Listing 9. One-to-Many Join using the ToLookup Operator—see Output 9
var customers = Customer.SampleData(); var orders = Order.SampleData();
// build a lookup list for the inner sequence var orders_lookup = orders.ToLookup(o => o.CustomerID);
var q3 = from c in customers select new { LastName = c.LastName, Orders = orders_lookup[c.CustomerID] };
foreach (var customer in q3) { Console.WriteLine("Last name: {0}", customer.LastName); foreach (var order in customer.Orders) Console.WriteLine(" - Order number: {0}", order.OrderNumber); }
|
One-to-Many Join Performance Comparisons
As
seen in one-to-one joins, choosing the correct join technique is
critical when working with large collection sizes, and the same holds
true for one-to-many joins. The guidance offered here is in not a
substitute for running tests on your own queries and data, however the
guidance offered in Tables 4 and 5
show some critical join types to avoid. A database system is the best
tool for undertaking joins over larger records sets; small data sizes
work fine, but if performance is a critical requirement, exhaust all
options of joining the data at the source database before using LINQ to
Objects.
To derive the performance guidance for one-to-many
joins, do a simple experiment of using the three different join
techniques over a large number of iterations and measuring the total
time.

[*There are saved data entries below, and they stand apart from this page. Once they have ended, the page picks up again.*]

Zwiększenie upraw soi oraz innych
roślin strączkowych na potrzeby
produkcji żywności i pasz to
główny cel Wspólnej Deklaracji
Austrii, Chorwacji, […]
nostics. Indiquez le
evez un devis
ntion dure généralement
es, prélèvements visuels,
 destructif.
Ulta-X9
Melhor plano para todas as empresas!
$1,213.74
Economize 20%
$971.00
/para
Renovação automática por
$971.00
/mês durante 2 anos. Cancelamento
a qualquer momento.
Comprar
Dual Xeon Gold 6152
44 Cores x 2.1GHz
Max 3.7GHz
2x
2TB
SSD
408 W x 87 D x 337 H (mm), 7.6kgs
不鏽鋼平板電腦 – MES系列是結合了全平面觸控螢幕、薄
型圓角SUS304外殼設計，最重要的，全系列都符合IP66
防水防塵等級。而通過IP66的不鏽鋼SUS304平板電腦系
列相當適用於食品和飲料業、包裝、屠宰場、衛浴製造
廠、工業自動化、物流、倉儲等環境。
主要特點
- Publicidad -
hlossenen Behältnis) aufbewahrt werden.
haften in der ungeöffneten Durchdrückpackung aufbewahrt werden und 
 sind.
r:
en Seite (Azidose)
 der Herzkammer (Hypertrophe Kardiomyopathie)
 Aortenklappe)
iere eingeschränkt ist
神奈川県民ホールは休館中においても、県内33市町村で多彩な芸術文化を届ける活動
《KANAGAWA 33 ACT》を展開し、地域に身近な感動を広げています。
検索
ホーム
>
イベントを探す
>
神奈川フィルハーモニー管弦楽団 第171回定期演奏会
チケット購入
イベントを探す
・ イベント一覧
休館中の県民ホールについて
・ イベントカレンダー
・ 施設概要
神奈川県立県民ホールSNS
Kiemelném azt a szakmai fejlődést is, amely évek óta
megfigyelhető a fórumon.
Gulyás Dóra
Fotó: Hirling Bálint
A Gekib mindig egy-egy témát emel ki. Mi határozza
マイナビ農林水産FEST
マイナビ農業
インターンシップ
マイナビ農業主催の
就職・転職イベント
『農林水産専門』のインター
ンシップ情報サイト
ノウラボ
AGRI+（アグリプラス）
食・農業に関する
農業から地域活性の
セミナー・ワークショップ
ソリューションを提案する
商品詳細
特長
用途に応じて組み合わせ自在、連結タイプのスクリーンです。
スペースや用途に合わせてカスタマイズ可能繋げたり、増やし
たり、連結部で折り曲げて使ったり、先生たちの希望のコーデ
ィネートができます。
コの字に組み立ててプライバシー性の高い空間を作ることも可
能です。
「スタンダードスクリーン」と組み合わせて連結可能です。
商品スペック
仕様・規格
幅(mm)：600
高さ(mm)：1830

Each join technique has a different performance profile for the two most basic scenarios:
The
outer sequence has many records—An example of this scenario is when you
are binding the full sequence of results to a grid or other repeater
control and summarizing the results of a related set of records. For
example, the following code demonstrates a one-to-many join where outer
collection has many records:
var q1 = from c in customers
join o in orders on
c.CustomerID equals o.CustomerID
into cust_orders
The outer sequence has only a few records, either by count or because of a strict where
clause (targeting a single record is the most common)—An example of
this scenario is when you are looking up a single record for editing
purposes. For example, the following code demonstrates a one-to-many
join where a single record is isolated in the outer collection:
var q1 = from c in customers
where c.CustomerID == "DEA1"
join o in orders on
c.CustomerID equals o.CustomerID
into cust_orders
Table 5. One-to-Many Join Techniques and Their Performance Comparisons Using 1M Iterations
Join Technique Iterations = 1Million times | Many Record Performance Outer n = 100 Inner n = 5 | Many Record Performance Outer n = 50 Inner n = 5 | Many Record Performance Outer n = 5 Inner n = 5 | Single Record Performance Outer n = 1 Inner n = 5 |
---|
Using the join/into combination (or GroupJoin) operator
Listing 7 | 21562ms (3 - worst), although improves as inner sequence count grows larger | 12284ms | 2410ms | 1964ms (3 - worst) |
Using a subquery in the select projection
Listing 8 | 20179ms (2) | 9953ms | 1222ms | 712ms (2) |
Using the ToLookup operator
Listing 9 | 17928ms (1 - best) | 9514ms | 1218ms | 694ms (1 - best) |
Conclusions can be drawn from these simple experiments:
Use the ToLookup syntax for all one-to-many scenarios, unless the inner query is complex and easier to achieve with a subquery.
The join/into
syntax is slower than the other techniques and should only be used with
small inner sequence counts (it gets superior as inner sequence size
grows) or when aggregation operators are going to be used over the join
result.
Use a relational database system for large volume join operations where possible.